Both seesmic and TweetDeck, of course, suffer from what is, in my opinion, the major frustration of AIR apps…flaky browser integration (at least with Chrome…I have not tested other browsers). When you click a link in a tweet or update, it really looks like the app has died while it is sending the url to the browser and the browser is dealing with it. And it takes an unacceptably (imho)  long time to deal.  (seesmic, at least, is developing a browser-based version which may eliminate this issue.)

The major advantage, to my mind, for TweetDeck at the moment is the iPhone version and the ability to sync between iPhone and desktop…and between any number of desktops. That is cool!

However, on first impressions, I just can not like TweetDeck desktop a whole lot. I don’t like separate columns for @ (mentions), DMs, and Favs (even if you can hide them). I do not like the Facebook integration, which lacks the ability to post or view comments (a killer for me).

So, okay, with use I might come to accept the way TweetDeck does its business. In fact, I am certain that I would, and especially if I began using some of its deeper features. What you can do with individual tweets, for instance, is impressive. And the though neither seesmic or TweetDeck have trends in the usual sense of Twitter.com or the iPhone clients, TweetDeck has some unique tools: TweetDeck recommends, StockTwits, and TwitScoop. I will admit I have not experimented with them much at all. And, of course, you might actually prefer the TweetDeck way out of the gate…and you are certain to favor it over seesmic if TweetDeck is already your client of choice.

So, what about the iPhone TweetDeck.

Way cool!

The interface is elegant (with some obvious, not to say glaring, lapses), fully functional, and does a very good job of translating the desktop TweetDesk experience to the smaller screen of the iPhone. Columns appear first as smaller windows (very like pages in the Safari browser multi page view) which you can flick through (or even rearrange using the same metaphor used for rearranging apps on the iPhone screen), and which open to full screen with a tap. Once open you can flick sideways to move between columns. Here we have one of those glaring UI things. There is a huge arrow at the bottom of the column that you can tap to move to the next column if you don’t want to flick…two arrows if you are in a center column…which is, imho, a total waste of space. A little popup telling how to navigate columns on the first use  (or until you turn it off) would eliminate the need for the ugly (and huge!) arrows.

Major fail! No Facebook in the iPhone app. Not even the limited integration of the desktop version. Massive fail! Worse. You can’t even post to Facebook from the iPhone app. Can you hear the sorrow in my voice as I report this inexplicable fail?
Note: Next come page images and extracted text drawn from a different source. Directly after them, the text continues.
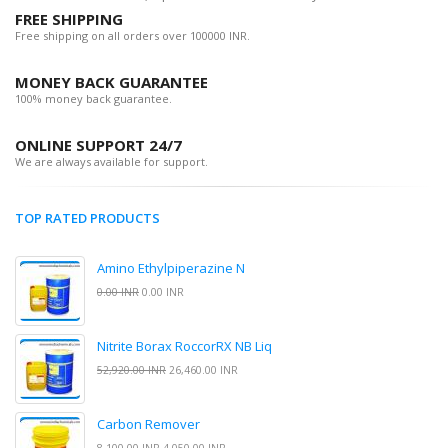
FREE SHIPPING
Free shipping on all orders over 100000 INR.
MONEY BACK GUARANTEE
100% money back guarantee.
ONLINE SUPPORT 24/7
We are always available for support.
TOP RATED PRODUCTS
Amino Ethylpiperazine N
0.00 INR
0.00 INR
Nitrite Borax RoccorRX NB Liq
52,920.00 INR
26,460.00 INR
Carbon Remover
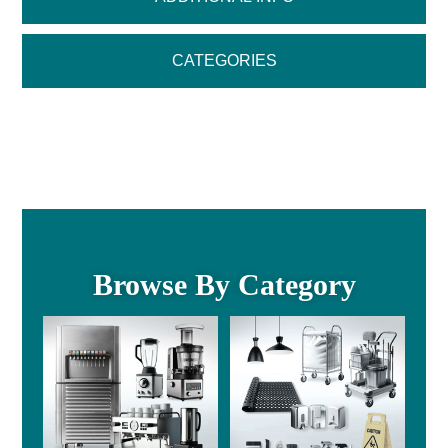
CATEGORIES
Browse By Category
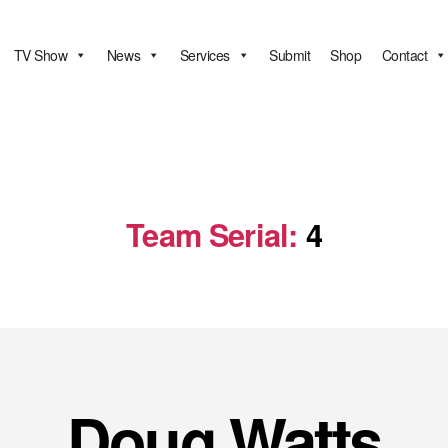
TV Show
News
Services
Submit
Shop
Contact
Team Serial:
4
Doug Watts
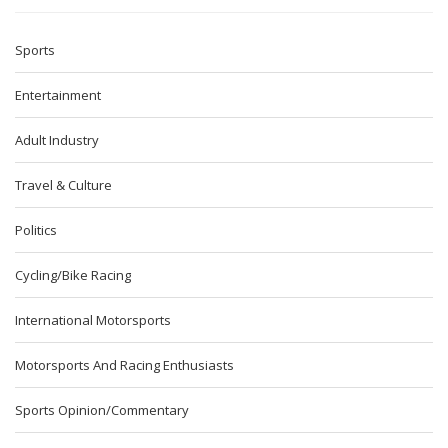
Sports
Entertainment
Adult Industry
Travel & Culture
Politics
Cycling/Bike Racing
International Motorsports
Motorsports And Racing Enthusiasts
Sports Opinion/Commentary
Also, I managed to crash the iPhone TweetDeck already, while viewing a linked web page in the in-line browser.

So, no, as far as I am concerned, TweetDeck did not try hard enough to overcome the lead seesmic desktop has in features and UI on the desktop (unless you really need TwitScoop, etc.). Facebook integration alone, even if there were no other differences, would decide it for me. And even though the TweetDeck iPhone app is one of the most inventive uses of the OS I have yet seen, it offers no compelling reason to switch from the much more fully featured Tweetie or Twitterfon Pro.
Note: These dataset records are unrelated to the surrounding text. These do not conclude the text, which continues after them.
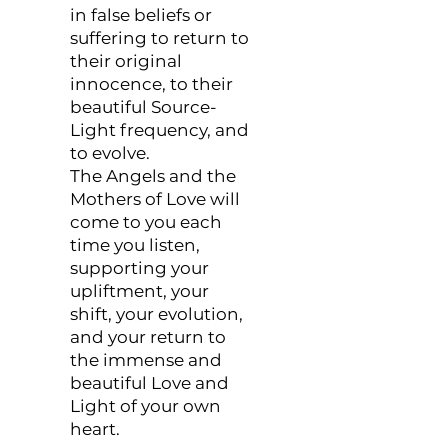
in false beliefs or
suffering to return to
their original
innocence, to their
beautiful Source-
Light frequency, and
to evolve.
The Angels and the
Mothers of Love will
come to you each
time you listen,
supporting your
upliftment, your
shift, your evolution,
and your return to
the immense and
beautiful Love and
Light of your own
heart.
I am waiting, with bated breath, as they say, for seesmic’s iPhone app. I only hope they manage to shoehorn Facebook in there as they have on the desktop, and that they preserve the one column multi function model made popular by Tweetie and Twitterfon (and seesmic desktop for that matter). That would make it a killer social client for the iPhone, and make seesmic the clear choice for both desktop and mobile applications.